Federal Trade Comish to demand winery tweets? Don’t let it happen
“US to review online marketing of beer, liquor and wine” is the headline of this McClatchy Newspapers bombshell, as reported in the Kansas City Star.
This is ominous. I’m not a Big Government basher and I don’t fear Big Brother eavesdropping on every tweet I make. But this may be the proverbial camel’s snout under the tent flap.
We all know that wineries are turning to social media to promote their products and create buzz. Lord knows, this blog has written about it for years. I’m all in favor of it. I tell it to wineries all the time, both big and small, inexpensive and pricy: Blog! Facebook! Tweet! YouTube! Get online!
But now, “In an ambitious venture, the Federal Trade Commission is requiring 14 major alcoholic beverage producers to release information about their Internet and digital marketing efforts,” the McClatchy article says. From the FTC’s point of view, their responsibility to oversee marketing practices and claims now extends to tweets and statements on Facebook, so as to uncover “unfair or misleading ads.”
Well, let’s stipulate that “Companies should avoid online content that is likely to appeal to minors,” as the FTC (quoted in the article) said. I don’t think any of us has a problem with that. That is the FTC’s legal duty, and until the law is changed (the drinking age throughout the U.S. is 21), that federal agency has the responsibility to police it.
As the FTC itself explains, “Advertising must tell the truth and not mislead consumers.” The agency’s website stipulates that its enforcement applies to “any medium,” which certainly includes the Internet. But every tweet, Facebook posting, blog and other social media statement? That’s going too far. A tweet is not the same thing as a TV commercial or magazine ad.
For one thing, even if the wineries turn over all this information over to the FTC, does the agency have the personnel to keep track of it? “Hundreds of millions of tweets fly daily” across Twitter alone, according go the article. Is some massive new bureaucracy of spies going to read every one, and then decide if it appeals to minors?

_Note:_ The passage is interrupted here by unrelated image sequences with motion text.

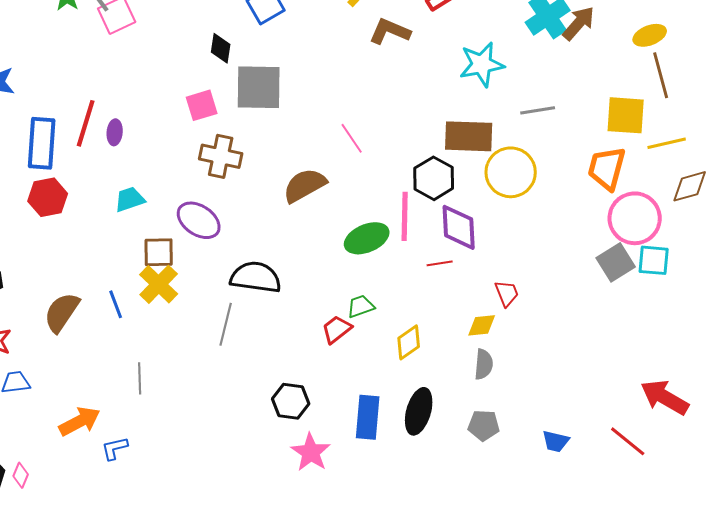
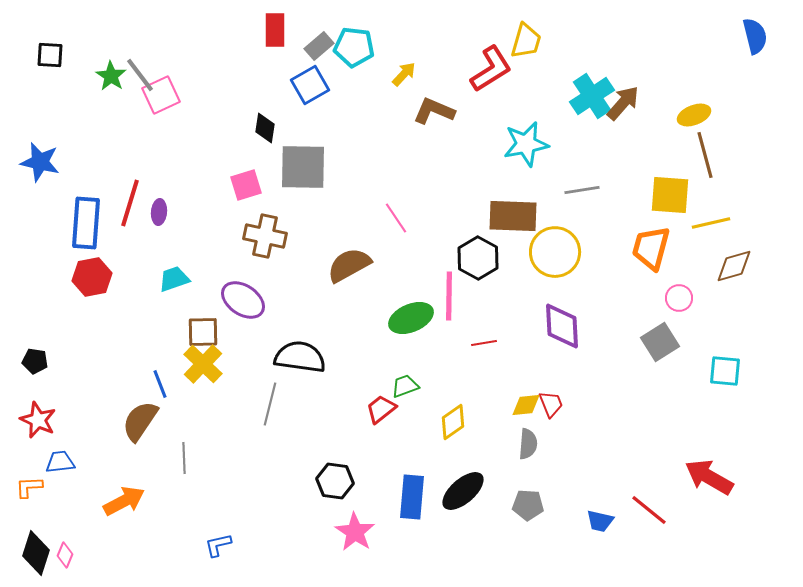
pink circle: (635, 218) -> (679, 298), size x0.5
purple diamond: (459, 227) -> (562, 326), moved
cyan square: (654, 260) -> (725, 371), moved
red trapezoid: (507, 293) -> (551, 404), moved
brown semicircle: (62, 312) -> (140, 421), moved
black ellipse: (419, 411) -> (463, 491), turned 33
red line: (628, 441) -> (649, 510), moved
blue L-shape: (115, 448) -> (218, 545), moved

I mean, what if a winery social media director says, “This is the perfect Muscat for skateboarders to rev up on, before hitting Venice Beach?” Or “If Robert Pattinson’s Edward Cullen vampire in Dark Shadows liked wine instead of blood, he’d drink this sexy red wine.” Is that suspect behavior? Does it peddle wine to the 15 year olds who go to vampire movies? Maybe it does, maybe it doesn’t. How would you prove it, anyway? With a jury trial? Come on. The federal government has better ways to spend its time and money than investigating such things.
This is a slippery slope. People under 21 (and I think the legal drinking age should be the same as the age to serve in the armed forces, 18) will do what they do: smoke pot, drink beer, whatever. And people will certainly say whatever they want on social media: that is social media’s DNA. The government can’t stop it, certainly not by spying on winery tweets. That’s ridiculous and ought to stop now.